What to do
(1) Copy the section of the PLI 2006 projections between "Operating Profit Sanity" and "Net Income ($30.358)", inclusive.
(2) Using the PLI 2006 projections, state whether each statement agrees with the text. Answer yes or no, and quote the words of the text that decide it.
(a) Spectra Premium has a 25% SG&A margin.
(b) PLI expects capex of about $6-7m for 2006.
(c) In 2004, copper cost $1.27 per pound.
(3) Answer these questions from the PLI 2006 projections:
(a) How much does PLI expect to take out of working capital in 2006?
(b) What 2006 operating profit does Case 1 produce?
(c) What is the current price of aluminum per pound, according to the text?

Text

SG&A Margin Projection for 2006
o Management expects SGA to be in the range of $95m for 2006 or a 23% SGA margin on our $421m in sales. SG&A margin is expected to be in the 22-25% range going forward. This is higher than PLI’s historical average due to the addition of the Modine branches (which are offset by higher gross margins realized on Modine customers). We believe there is some operating leverage here, as the company has stated that there is an even split between SGA costs that are fixed as opposed to variable.
o Spectra Premium has 25% SG&A margin and Standard Motor Products (entire company) has 20% SGA margin.

Operating Profit Projection for 2006
o Our gross margin and SG&A margin projections include the $37m in cost savings. Case 1 results in 2006 operating profits of $10.2m. Case 2 results in 2006 operating profits of $15.2m

Operating Profit Sanity Check
o In various filings, PLI has disclosed net and operating income results as if the merger occurred on January 1 2005 and 2004. We tried to work backwards to a clean operating income number for ‘05 and ‘04 by adding back one time charges and making some conservative assumptions for interest and taxes. Here is our table (which we checked with management):

2005 2004
Net Income ($30.358)
+ Tax 0.477
+ Interest 8.097
= EBIT ($21.784) $5.365
+ Restructuring Charges 3.584 (0.490)
+ Charges buried in COGS/SG&A 8.000 --
= Pro-forma EBIT ($9.930) $4.875
+ Synergies 37.000 37.000
= Pro-forma EBIT + Synergies $27.070 $41.875
+ D&A 4.547 4.707
= Pro-Forma EBITDA + Synergies $31.617 $46.582

o The difference in operating results between 2005 and 2004 is attributable to the aforementioned industry issues: competitive pricing pressures, productivity reductions, higher raw material costs that were unable to be passed on to the customer. In 2004, the price of copper was $1.27 per pound vs. $3.50 today and the price of aluminum was $0.78 per pound vs. $1.35 today. If the industry and/or PLI raise prices successfully and if raw material costs decrease, operating results could look like 2004 levels.

Free Cash Flow
o PLI expects to “take out” an additional $10m from working capital in 2006, as a result of further inventory reductions.
o Capex: PLI anticipates capex to approximate $10-12m for 2006.
o D&A: PLI anticipates D&A to approximate $6-7m for 2006. This is less then capex because of the Modine PP&E writedown taken at the time of the merger.

Case 1 Case 2
Sales $420.6 $441.1
Cost of Goods Sold 315.5 326.4
Gross Profit 105.2 114.7
Gross Margin 25.0% 25.0%
SG&A 95.0 95.0
SG&A Margin 23.0% 21.5%
Operating Profit 10.2 15.2
Operating Margin 2.4% 3.5%
TEV/Operating Income 10.4x 7.0x
Operating Income/TEV yield 9.6% 14.3%
Price/Net Asset Market Value (1) 0.64x 0.64x

(1) Reflects $20.3m writeup of assets to reflect market value of Modine PP&E

Comparables
LTM SMP–Temp Control Division(2) SPI(2)

Data section
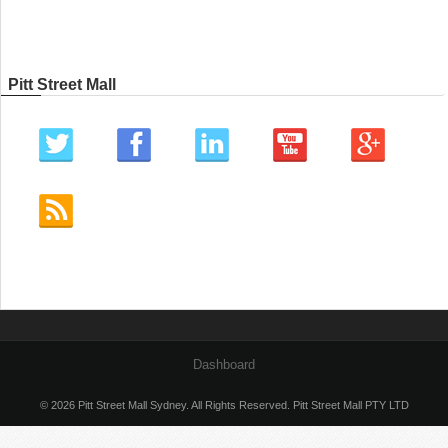
Pitt Street Mall
Dashboard
© 2026 Pitt Street Mall Sydney. All Rights Reserved. Pitt Street Mall PTY LTD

Responses by item number
(1)
Operating Profit Sanity Check
o In various filings, PLI has disclosed net and operating income results as if the merger occurred on January 1 2005 and 2004. We tried to work backwards to a clean operating income number for ‘05 and ‘04 by adding back one time charges and making some conservative assumptions for interest and taxes. Here is our table (which we checked with management):

2005 2004
Net Income ($30.358)

(2)
(a) Yes: "Spectra Premium has 25% SG&A margin"
(b) No: "PLI anticipates capex to approximate $10-12m for 2006."
(c) Yes: "In 2004, the price of copper was $1.27 per pound"

(3)
(a) An additional $10m.
(b) $10.2m.
(c) $1.35 per pound.